WHAT THE EXERCISE ASKS:
Reproduce the lines of the records below, beginning at the line that contains "The value of" and stopping after the line that contains "What are all". Leave the pictures out.

DATA FOR THE TASK:

- - -

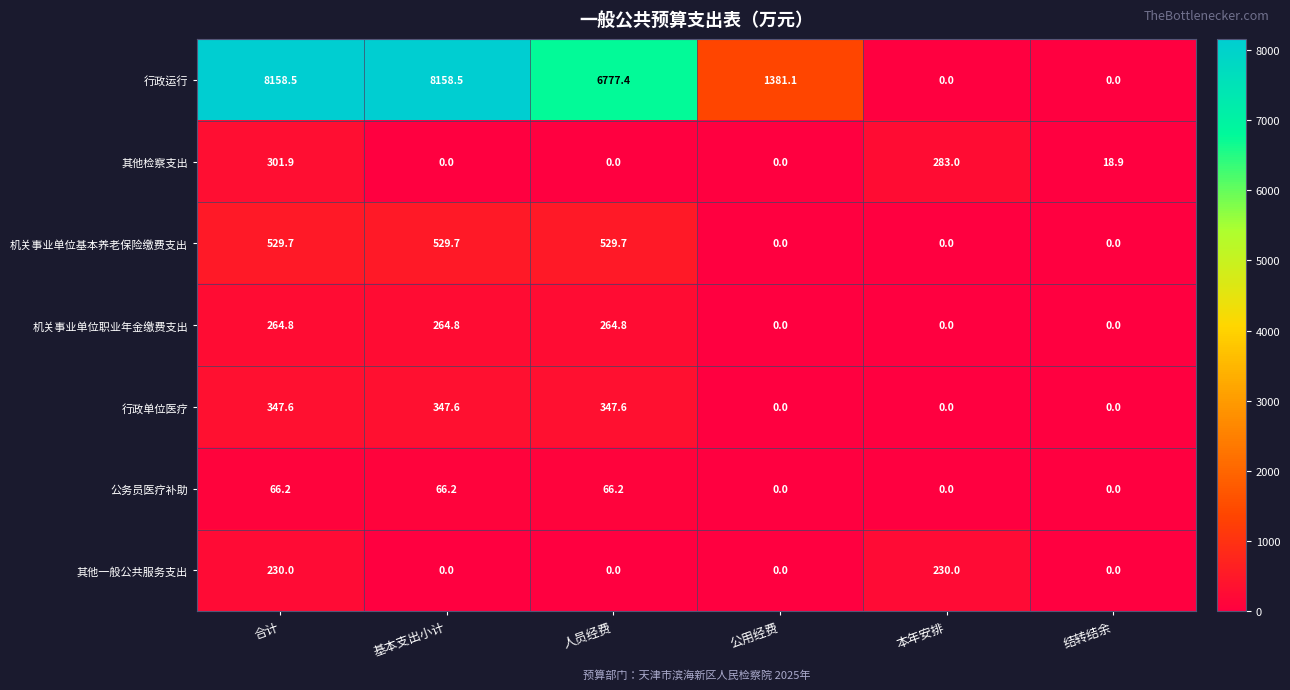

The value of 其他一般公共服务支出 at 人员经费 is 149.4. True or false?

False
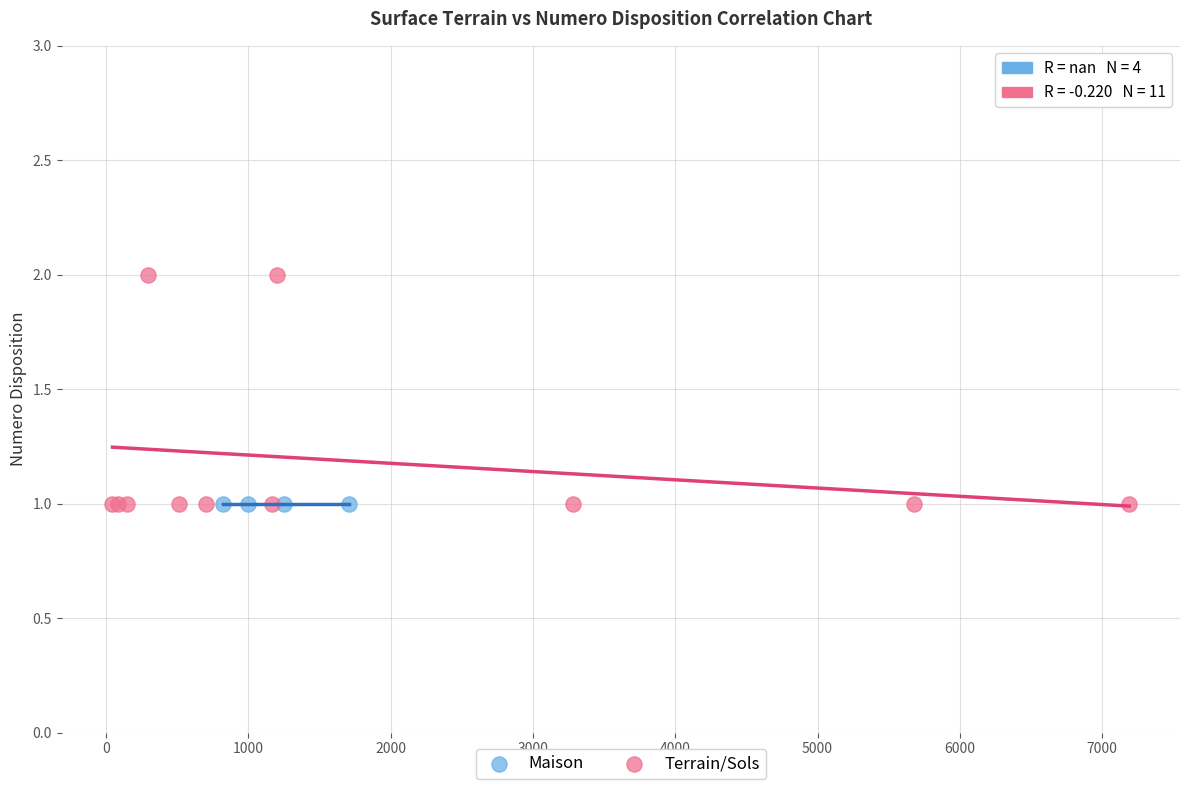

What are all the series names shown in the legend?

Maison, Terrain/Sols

- - -

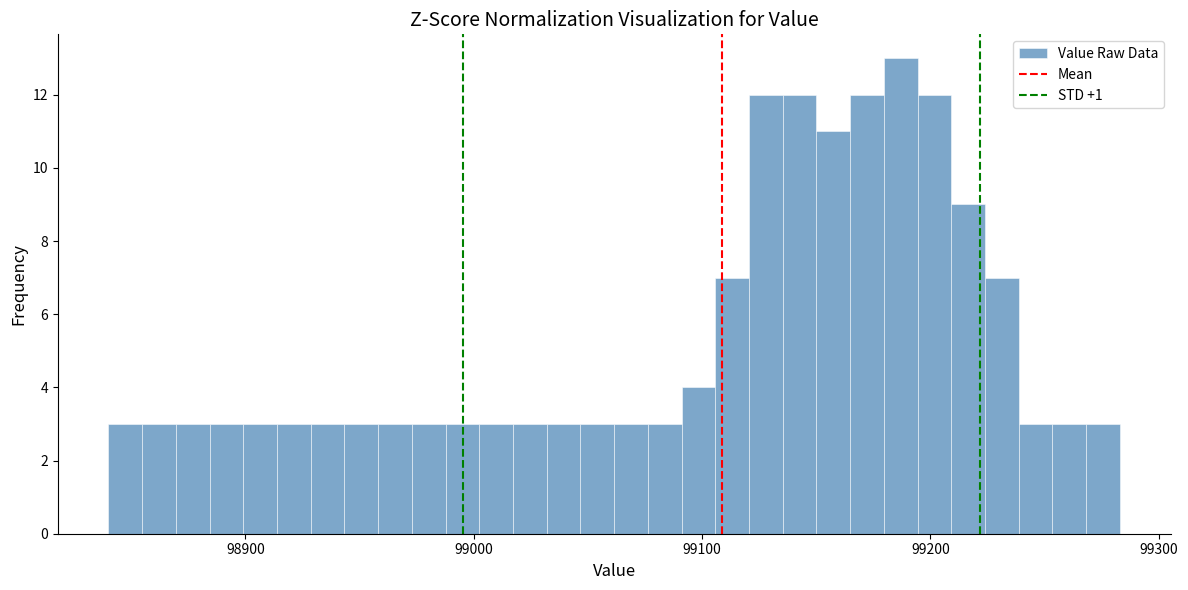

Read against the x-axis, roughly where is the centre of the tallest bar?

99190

- - -

RESPONSE TO THIS EXERCISE:
The value of 其他一般公共服务支出 at 人员经费 is 149.4. True or false?

False

What are all the series names shown in the legend?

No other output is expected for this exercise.